### THE TASK:
Reproduce all of the data below word for word, leaving the pictures out of your reply.

### GIVEN MATERIAL:
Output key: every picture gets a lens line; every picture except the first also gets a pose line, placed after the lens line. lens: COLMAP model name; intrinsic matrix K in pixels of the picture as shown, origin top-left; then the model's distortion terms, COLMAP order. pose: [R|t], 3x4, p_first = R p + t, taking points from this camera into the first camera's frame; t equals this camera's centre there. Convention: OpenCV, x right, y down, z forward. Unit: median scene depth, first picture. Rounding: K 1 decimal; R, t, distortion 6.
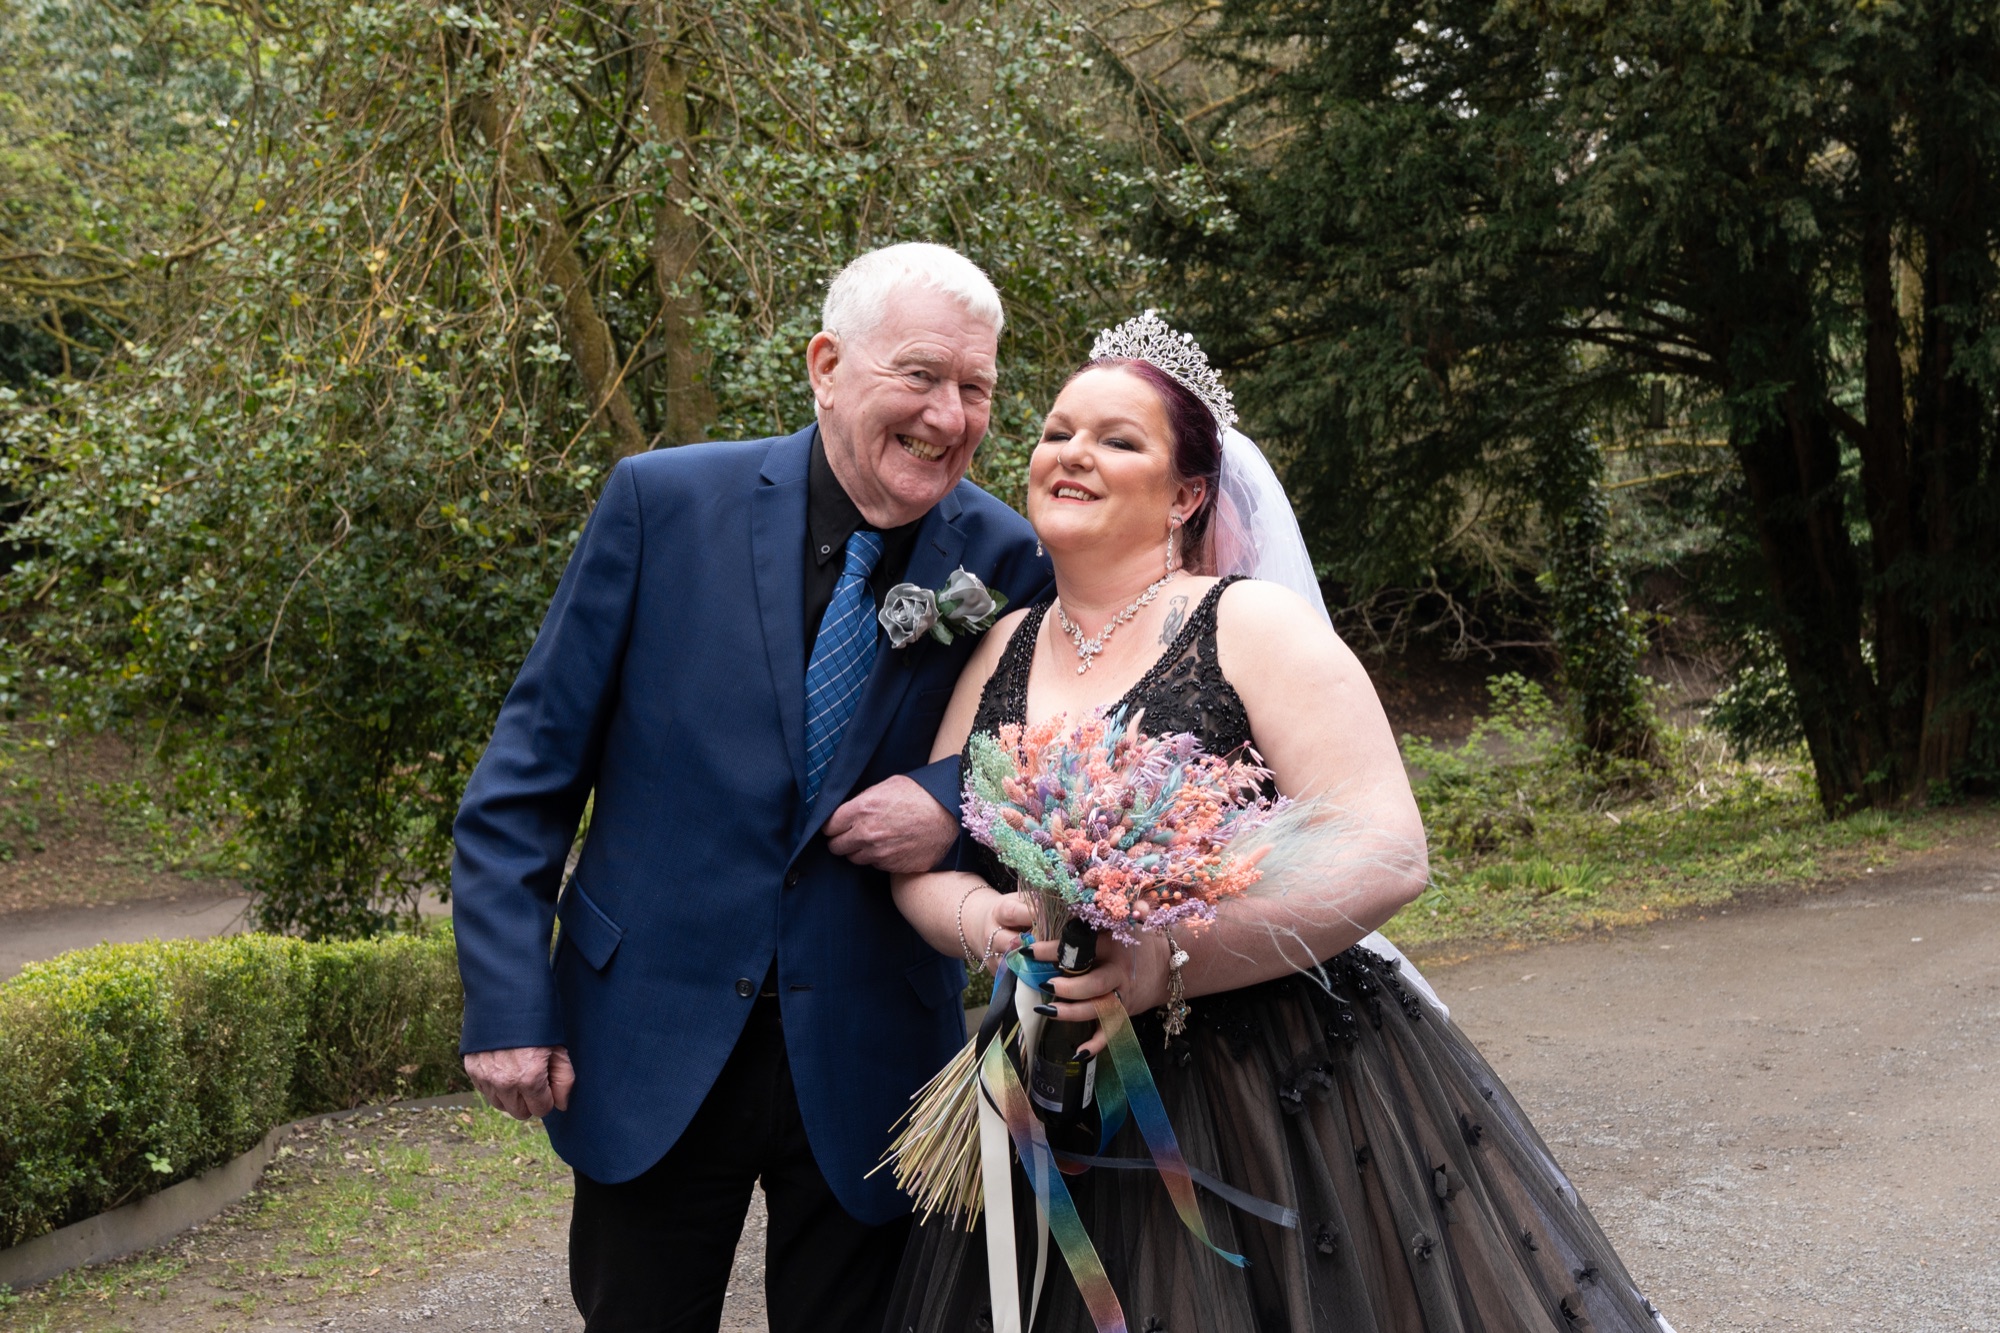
lens RADIAL K [[2603.7, 0, 1000.2], [0, 2603.7, 717.8], [0, 0, 1]] dist [-0.020496, -0.014166]
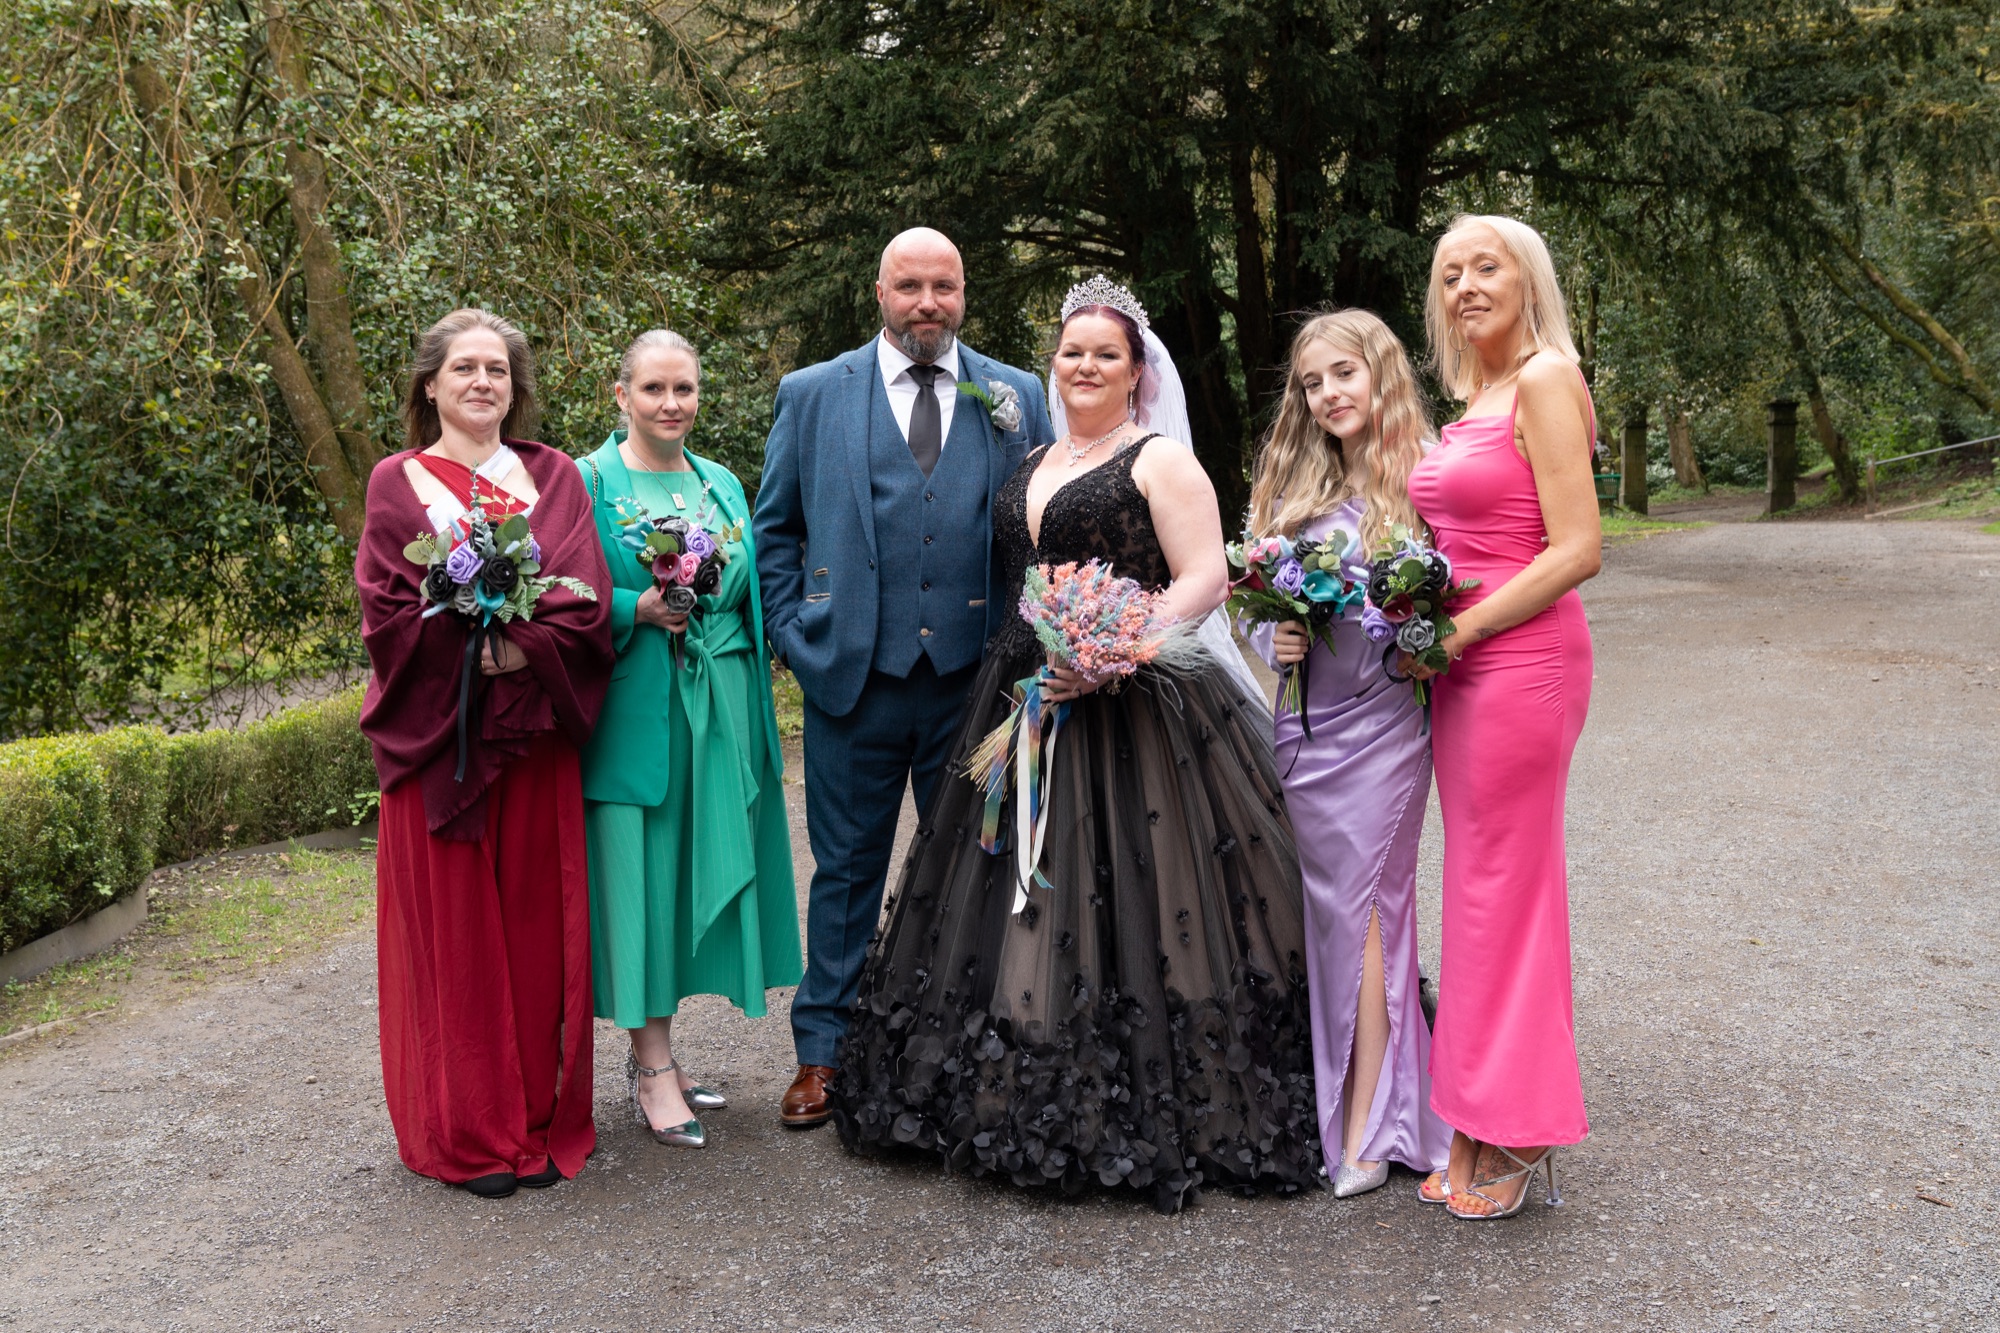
lens RADIAL K [[2603.7, 0, 1000.2], [0, 2603.7, 717.8], [0, 0, 1]] dist [-0.020496, -0.014166]
pose [[0.969342, -0.064956, 0.236974, -0.122201], [0.053245, 0.997038, 0.055497, 0.020589], [-0.239877, -0.041178, 0.969930, -0.288617]]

### RESPONSE BELOW:
Output key: every picture gets a lens line; every picture except the first also gets a pose line, placed after the lens line. lens: COLMAP model name; intrinsic matrix K in pixels of the picture as shown, origin top-left; then the model's distortion terms, COLMAP order. pose: [R|t], 3x4, p_first = R p + t, taking points from this camera into the first camera's frame; t equals this camera's centre there. Convention: OpenCV, x right, y down, z forward. Unit: median scene depth, first picture. Rounding: K 1 decimal; R, t, distortion 6.
lens RADIAL K [[2603.7, 0, 1000.2], [0, 2603.7, 717.8], [0, 0, 1]] dist [-0.020496, -0.014166]
lens RADIAL K [[2603.7, 0, 1000.2], [0, 2603.7, 717.8], [0, 0, 1]] dist [-0.020496, -0.014166]
pose [[0.969342, -0.064956, 0.236974, -0.122201], [0.053245, 0.997038, 0.055497, 0.020589], [-0.239877, -0.041178, 0.969930, -0.288617]]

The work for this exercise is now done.